O’Keefe Media has obtained leaked internal emails from Curry College revealing professors using the school’s official faculty email list to call Charlie Kirk a “Nazi,” a “fascist Christian nationalist,” and to write that he “approved of his own killing” after Kirk’s assassination.
Curry College sent a mass email to students and staff on September 11 acknowledging what Vice President for Student Affairs Erik Muurisepp described as a “heavy mix of emotions” following “the horrific incident on a college campus in Utah yesterday” alongside a recent school shooting in Colorado and the 24th anniversary of 9/11. Muurisepp invited students to a “drop-in” grief support session and asked faculty for feedback on the message.
That’s when the faculty thread exploded.
Senior Lecturer and Professor Benjamin Chicka responded in an email:
“You and I may not approve of the way Charlie Kirk was killed, but Charlie Kirk approved of the way Charlie Kirk was killed. I was ashamed that our college lowered our flags to half-mast for a bigot. Many better people have been assassinated with no recognition.”
Chicka went on to describe Kirk as a “fascist Christian nationalist” and linked to left-wing publications to justify his view that “Kirk was fine with murder as long as the ‘right’ people were dying.”
Another professor, Janet Ferone, agreed with Chicka’s remarks in the same thread, writing:
“While I agree that a mass email is a hard place for a debate, I am writing because I definitely agree with what Benjamin said, as I feel like we are being gaslit in this country to make Charlie Kirk into some national hero.”
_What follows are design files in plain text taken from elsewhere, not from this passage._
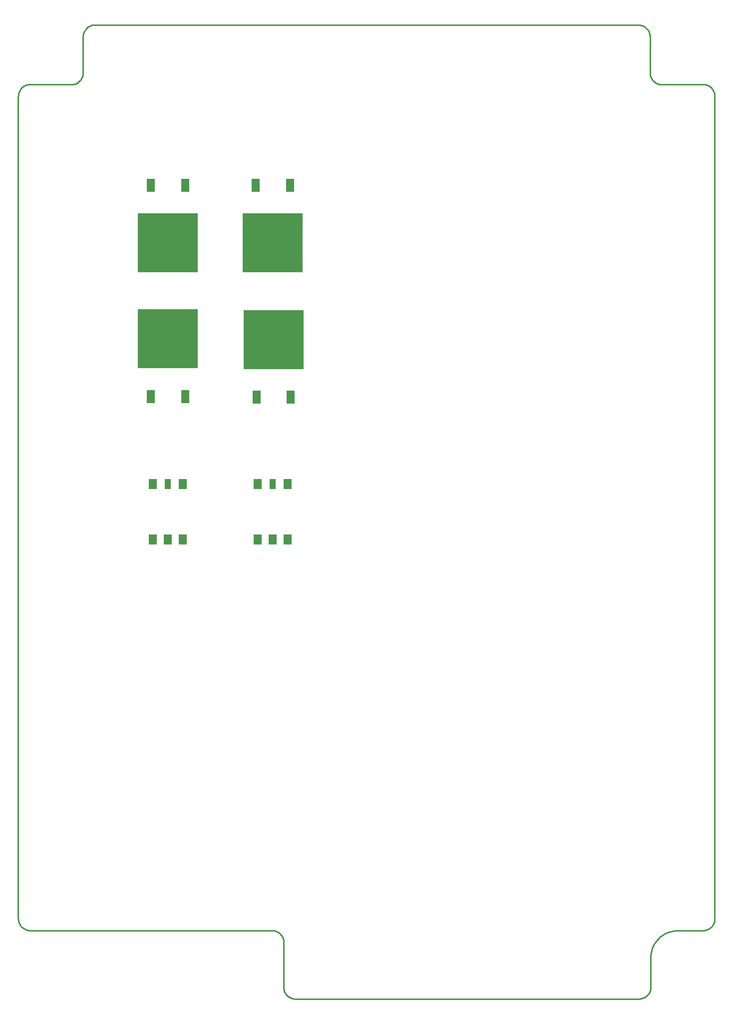
<source format=gbr>
G04 EAGLE Gerber RS-274X export*
G75*
%MOMM*%
%FSLAX34Y34*%
%LPD*%
%INSolderpaste Top*%
%IPPOS*%
%AMOC8*
5,1,8,0,0,1.08239X$1,22.5*%
G01*
%ADD10R,1.320800X2.209800*%
%ADD11R,10.210800X10.007600*%
%ADD12R,1.450000X1.700000*%
%ADD13R,1.018200X1.700000*%
%ADD14C,0.254000*%


D10*
X282956Y1379093D03*
X225044Y1379093D03*
D11*
X254000Y1281684D03*
D10*
X460756Y1379093D03*
X402844Y1379093D03*
D11*
X431800Y1281684D03*
D12*
X228600Y778500D03*
X254000Y778500D03*
X279400Y778500D03*
X279400Y872500D03*
D13*
X254000Y872500D03*
D12*
X228600Y872500D03*
X406400Y778500D03*
X431800Y778500D03*
X457200Y778500D03*
X457200Y872500D03*
D13*
X431800Y872500D03*
D12*
X406400Y872500D03*
D10*
X225044Y1021207D03*
X282956Y1021207D03*
D11*
X254000Y1118616D03*
D10*
X404114Y1019937D03*
X462026Y1019937D03*
D11*
X433070Y1117346D03*
D14*
X0Y136000D02*
X76Y134257D01*
X304Y132527D01*
X681Y130824D01*
X1206Y129160D01*
X1874Y127548D01*
X2680Y126000D01*
X3617Y124528D01*
X4679Y123144D01*
X5858Y121858D01*
X7144Y120679D01*
X8528Y119617D01*
X10000Y118680D01*
X11548Y117874D01*
X13160Y117206D01*
X14824Y116681D01*
X16527Y116304D01*
X18257Y116076D01*
X20000Y116000D01*
X430000Y116000D01*
X431743Y115924D01*
X433473Y115696D01*
X435176Y115319D01*
X436840Y114794D01*
X438452Y114126D01*
X440000Y113321D01*
X441472Y112383D01*
X442856Y111321D01*
X444142Y110142D01*
X445321Y108856D01*
X446383Y107472D01*
X447321Y106000D01*
X448126Y104452D01*
X448794Y102840D01*
X449319Y101176D01*
X449696Y99473D01*
X449924Y97743D01*
X450000Y96000D01*
X450000Y20000D01*
X450076Y18257D01*
X450304Y16527D01*
X450681Y14824D01*
X451206Y13160D01*
X451874Y11548D01*
X452680Y10000D01*
X453617Y8528D01*
X454679Y7144D01*
X455858Y5858D01*
X457144Y4679D01*
X458528Y3617D01*
X460000Y2680D01*
X461548Y1874D01*
X463160Y1206D01*
X464824Y681D01*
X466527Y304D01*
X468257Y76D01*
X470000Y0D01*
X1052340Y0D01*
X1054083Y76D01*
X1055813Y304D01*
X1057516Y681D01*
X1059180Y1206D01*
X1060792Y1874D01*
X1062340Y2680D01*
X1063812Y3617D01*
X1065196Y4679D01*
X1066482Y5858D01*
X1067661Y7144D01*
X1068723Y8528D01*
X1069661Y10000D01*
X1070466Y11548D01*
X1071134Y13160D01*
X1071659Y14824D01*
X1072036Y16527D01*
X1072264Y18257D01*
X1072340Y20000D01*
X1072340Y70006D01*
X1072515Y74013D01*
X1073038Y77989D01*
X1073907Y81905D01*
X1075113Y85730D01*
X1076647Y89435D01*
X1078499Y92993D01*
X1080654Y96376D01*
X1083096Y99558D01*
X1085805Y102515D01*
X1088762Y105224D01*
X1091944Y107666D01*
X1095327Y109821D01*
X1098885Y111673D01*
X1102590Y113207D01*
X1106415Y114413D01*
X1110331Y115282D01*
X1114307Y115805D01*
X1118314Y115980D01*
X1161128Y115980D01*
X1162871Y116056D01*
X1164601Y116284D01*
X1166304Y116661D01*
X1167968Y117186D01*
X1169580Y117854D01*
X1171128Y118660D01*
X1172600Y119597D01*
X1173984Y120659D01*
X1175270Y121838D01*
X1176449Y123124D01*
X1177511Y124508D01*
X1178449Y125980D01*
X1179254Y127528D01*
X1179922Y129140D01*
X1180447Y130804D01*
X1180824Y132507D01*
X1181052Y134237D01*
X1181128Y135980D01*
X1181128Y1530000D01*
X1181052Y1531743D01*
X1180824Y1533473D01*
X1180447Y1535176D01*
X1179922Y1536840D01*
X1179254Y1538452D01*
X1178449Y1540000D01*
X1177511Y1541472D01*
X1176449Y1542856D01*
X1175270Y1544142D01*
X1173984Y1545321D01*
X1172600Y1546383D01*
X1171128Y1547321D01*
X1169580Y1548126D01*
X1167968Y1548794D01*
X1166304Y1549319D01*
X1164601Y1549696D01*
X1162871Y1549924D01*
X1161128Y1550000D01*
X1091128Y1550000D01*
X1089385Y1550076D01*
X1087655Y1550304D01*
X1085952Y1550681D01*
X1084288Y1551206D01*
X1082676Y1551874D01*
X1081128Y1552680D01*
X1079656Y1553617D01*
X1078272Y1554679D01*
X1076986Y1555858D01*
X1075807Y1557144D01*
X1074745Y1558528D01*
X1073808Y1560000D01*
X1073002Y1561548D01*
X1072334Y1563160D01*
X1071809Y1564824D01*
X1071432Y1566527D01*
X1071204Y1568257D01*
X1071128Y1570000D01*
X1071128Y1630032D01*
X1071094Y1631798D01*
X1070904Y1633575D01*
X1070560Y1635329D01*
X1070065Y1637047D01*
X1069422Y1638715D01*
X1068636Y1640320D01*
X1067713Y1641851D01*
X1066660Y1643296D01*
X1065485Y1644643D01*
X1064198Y1645883D01*
X1062807Y1647006D01*
X1061323Y1648003D01*
X1059759Y1648867D01*
X1058124Y1649592D01*
X1056433Y1650171D01*
X1054698Y1650601D01*
X1052932Y1650878D01*
X1051149Y1651000D01*
X129986Y1651000D01*
X128244Y1650923D01*
X126515Y1650695D01*
X124812Y1650317D01*
X123149Y1649792D01*
X121538Y1649124D01*
X119991Y1648318D01*
X118520Y1647381D01*
X117137Y1646319D01*
X115851Y1645140D01*
X114673Y1643853D01*
X113612Y1642469D01*
X112675Y1640998D01*
X111870Y1639451D01*
X111204Y1637839D01*
X110680Y1636176D01*
X110303Y1634473D01*
X110076Y1632744D01*
X110000Y1631001D01*
X110000Y1570000D01*
X109924Y1568257D01*
X109696Y1566527D01*
X109319Y1564824D01*
X108794Y1563160D01*
X108126Y1561548D01*
X107321Y1560000D01*
X106383Y1558528D01*
X105321Y1557144D01*
X104142Y1555858D01*
X102856Y1554679D01*
X101472Y1553617D01*
X100000Y1552680D01*
X98452Y1551874D01*
X96840Y1551206D01*
X95176Y1550681D01*
X93473Y1550304D01*
X91743Y1550076D01*
X90000Y1550000D01*
X20000Y1550000D01*
X18257Y1549924D01*
X16527Y1549696D01*
X14824Y1549319D01*
X13160Y1548794D01*
X11548Y1548126D01*
X10000Y1547321D01*
X8528Y1546383D01*
X7144Y1545321D01*
X5858Y1544142D01*
X4679Y1542856D01*
X3617Y1541472D01*
X2680Y1540000D01*
X1874Y1538452D01*
X1206Y1536840D01*
X681Y1535176D01*
X304Y1533473D01*
X76Y1531743D01*
X0Y1530000D01*
X0Y136000D01*
M02*

</source>
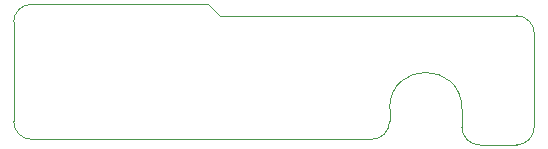
<source format=gbr>
G04 #@! TF.GenerationSoftware,KiCad,Pcbnew,(6.0.6-0)*
G04 #@! TF.CreationDate,2022-11-05T02:28:39-04:00*
G04 #@! TF.ProjectId,Twins Main PCB,5477696e-7320-44d6-9169-6e205043422e,1*
G04 #@! TF.SameCoordinates,Original*
G04 #@! TF.FileFunction,Profile,NP*
%FSLAX46Y46*%
G04 Gerber Fmt 4.6, Leading zero omitted, Abs format (unit mm)*
G04 Created by KiCad (PCBNEW (6.0.6-0)) date 2022-11-05 02:28:39*
%MOMM*%
%LPD*%
G01*
G04 APERTURE LIST*
G04 #@! TA.AperFunction,Profile*
%ADD10C,0.100000*%
G04 #@! TD*
G04 APERTURE END LIST*
D10*
X151779427Y-106199128D02*
X151776800Y-105110000D01*
X137400000Y-97250000D02*
X136440000Y-96275000D01*
X159400872Y-108179427D02*
X162529128Y-108179427D01*
X119950573Y-97780872D02*
X119950573Y-106199128D01*
X162529128Y-97250573D02*
X137400000Y-97250000D01*
X136440000Y-96275000D02*
X121450872Y-96280573D01*
X121450872Y-107699427D02*
X150279128Y-107699427D01*
X150279128Y-107699427D02*
G75*
G03*
X151779427Y-106199128I-28J1500327D01*
G01*
X157903200Y-105110000D02*
G75*
G03*
X151776800Y-105110000I-3063200J0D01*
G01*
X121450872Y-96280573D02*
G75*
G03*
X119950573Y-97780872I28J-1500327D01*
G01*
X157900573Y-106679128D02*
X157903200Y-105110000D01*
X157900573Y-106679128D02*
G75*
G03*
X159400872Y-108179427I1500327J28D01*
G01*
X164029427Y-106679128D02*
X164029427Y-98750872D01*
X164029427Y-98750872D02*
G75*
G03*
X162529128Y-97250573I-1500327J-28D01*
G01*
X162529128Y-108179427D02*
G75*
G03*
X164029427Y-106679128I-28J1500327D01*
G01*
X119950573Y-106199128D02*
G75*
G03*
X121450872Y-107699427I1500327J28D01*
G01*
M02*

</source>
Faculty also criticized Curry’s lowering of campus flags for Kirk, arguing it sent the wrong message to LGBTQ and Black students because of Kirk’s public positions.
One staff member, Jeffrey Leafer, pushed back on the tone of the thread, stating:
“Hateful rhetoric about a deceased individual (for example, referring to them as a Nazi as Benjamin did) because you disagree with their beliefs is NOT APPROPRIATE for faculty mass email… especially when it is in response to supporting our student body.”
Leafer added that the college’s message “was in support of our students and their personal safety” and said professors were using the moment to “spew their political agenda.”
Why This Matters
This isn’t just a debate over free speech. These emails show how some professors at a private college used official communication channels to rationalize and even celebrate the assassination of a conservative public figure—crossing a line from political disagreement into the normalization of political violence.
Charlie Kirk, founder of Turning Point USA, was shot and killed at a Utah university event earlier this month—a killing that was livestreamed online to millions and reignited national debate over ideological violence and campus speech.
By lowering its flags and offering support to students after Kirk’s assassination, Curry College sparked backlash—not from conservative critics, but from within its own faculty. Professors used internal channels to equate Kirk with Nazis, argue he “approved” of his own murder, and frame his death as less deserving of recognition than others.
At O’Keefe Media Group, we shine a light on what people behind the scenes are saying—not what they tell cameras. This story is about more than Curry College. It’s about exposing the mindset of educators entrusted with shaping the next generation, and about drawing a bright line against the normalization of political violence.